── EXCERPTED TEXT ──

Obvious, but not well understood. 


The educator’s dilemma

When and how schools should embrace poverty relief | Christensen Institute
http://www.christenseninstitute.org/publications/the-educators-dilemma/
(via Instapaper)

The educator’s dilemma

EXECUTIVE SUMMARY

For decades, school reformers and poverty relief advocates have argued about 
what it takes to close the achievement gap. Some scholars, like Abigail and 
Stephen Thernstrom, argue that school-based interventions are the most 
promising solution. Others, like Richard Rothstein, argue that schools are not 
the most efficient platform for fighting the effects of poverty and that 
society could better help low-income students succeed in school by spending 
scarce dollars on programs that target children’s health and well-being.

With the aid of sound theory, the theory of interdependence and modularity, we 
can see that both sides are right—and that both are also wrong.

Insights from the theory of interdependence and modularity

The theory of interdependence and modularity shows that:

When an organization must improve to serve more demanding and challenging users 
who are underserved by existing options;
and the way the parts within the given system interact are not yet well 
understood and are therefore unpredictably interdependent;
the organization must integrate to control every critical component of the 
system in order to make any part of the system function.
When there are no unpredictable interdependencies in the design of the 
service’s parts, organizations can use a modular architecture;
modular parts fit and work together in well-understood, crisply codified ways 
and can be developed in independent work groups or by different organizations 
working at arm’s length.
In other words, when driving toward greater performance with moving parts that 
are unpredictably interdependent, in order to do anything, the organization 
must do nearly everything.

───
── EXTRACTED INFORMATION ──

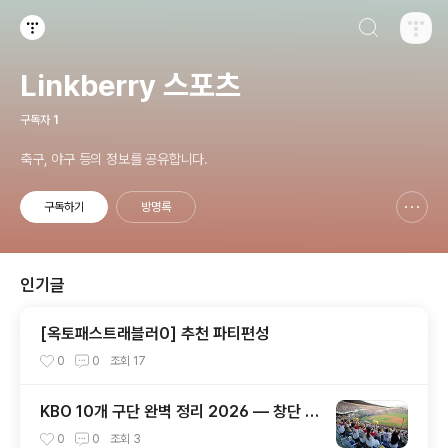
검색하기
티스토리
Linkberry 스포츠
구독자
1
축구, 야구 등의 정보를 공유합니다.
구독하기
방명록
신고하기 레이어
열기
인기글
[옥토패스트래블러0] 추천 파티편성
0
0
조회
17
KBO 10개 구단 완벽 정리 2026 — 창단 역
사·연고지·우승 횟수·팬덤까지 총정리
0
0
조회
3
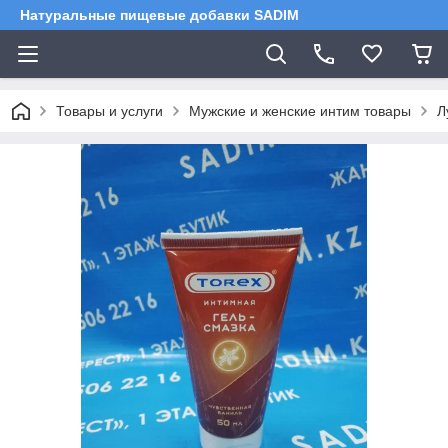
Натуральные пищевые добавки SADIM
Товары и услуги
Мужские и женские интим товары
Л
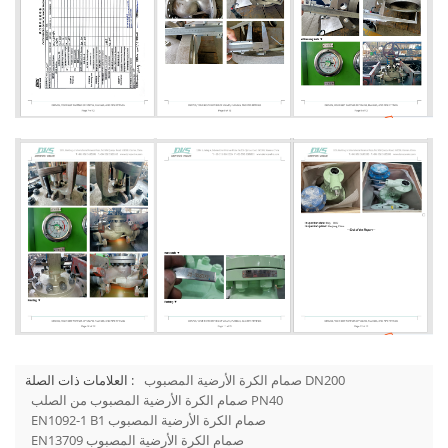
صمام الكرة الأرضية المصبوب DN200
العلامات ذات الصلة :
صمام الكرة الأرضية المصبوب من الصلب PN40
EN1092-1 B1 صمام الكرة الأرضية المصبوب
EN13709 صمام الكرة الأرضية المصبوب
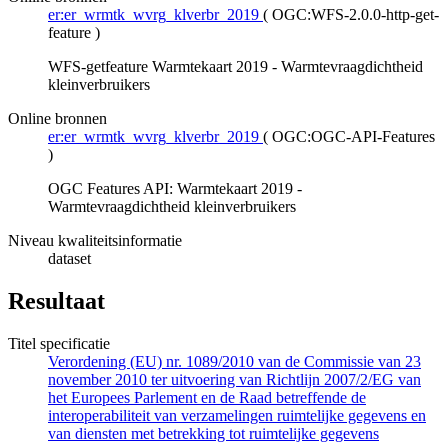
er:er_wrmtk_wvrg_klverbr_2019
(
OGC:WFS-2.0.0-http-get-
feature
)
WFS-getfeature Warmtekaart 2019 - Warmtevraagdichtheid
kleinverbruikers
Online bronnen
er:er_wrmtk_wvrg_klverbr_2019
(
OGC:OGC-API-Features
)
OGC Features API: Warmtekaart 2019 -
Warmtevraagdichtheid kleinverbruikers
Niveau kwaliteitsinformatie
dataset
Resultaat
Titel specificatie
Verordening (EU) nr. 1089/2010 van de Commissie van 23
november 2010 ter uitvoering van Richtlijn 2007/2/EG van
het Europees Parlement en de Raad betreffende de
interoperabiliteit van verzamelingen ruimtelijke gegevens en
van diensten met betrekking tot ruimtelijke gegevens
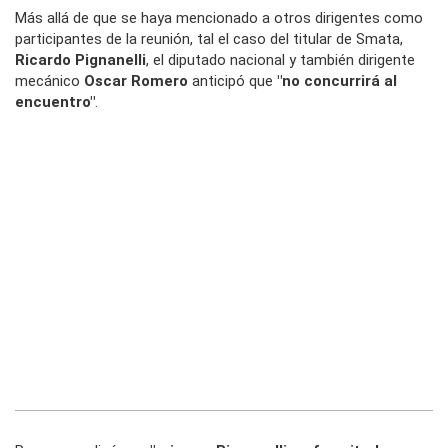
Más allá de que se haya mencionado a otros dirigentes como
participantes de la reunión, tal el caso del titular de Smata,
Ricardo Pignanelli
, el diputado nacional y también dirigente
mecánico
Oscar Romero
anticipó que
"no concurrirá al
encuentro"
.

───

Rewrite the passage of the educator's dilemma text starting with "The theory of interdependence and modularity shows" and going on through "the system function.", putting "network" wherever "system" appears.

The theory of interdependence and modularity shows that:

When an organization must improve to serve more demanding and challenging users 
who are underserved by existing options;
and the way the parts within the given network interact are not yet well 
understood and are therefore unpredictably interdependent;
the organization must integrate to control every critical component of the 
network in order to make any part of the network function.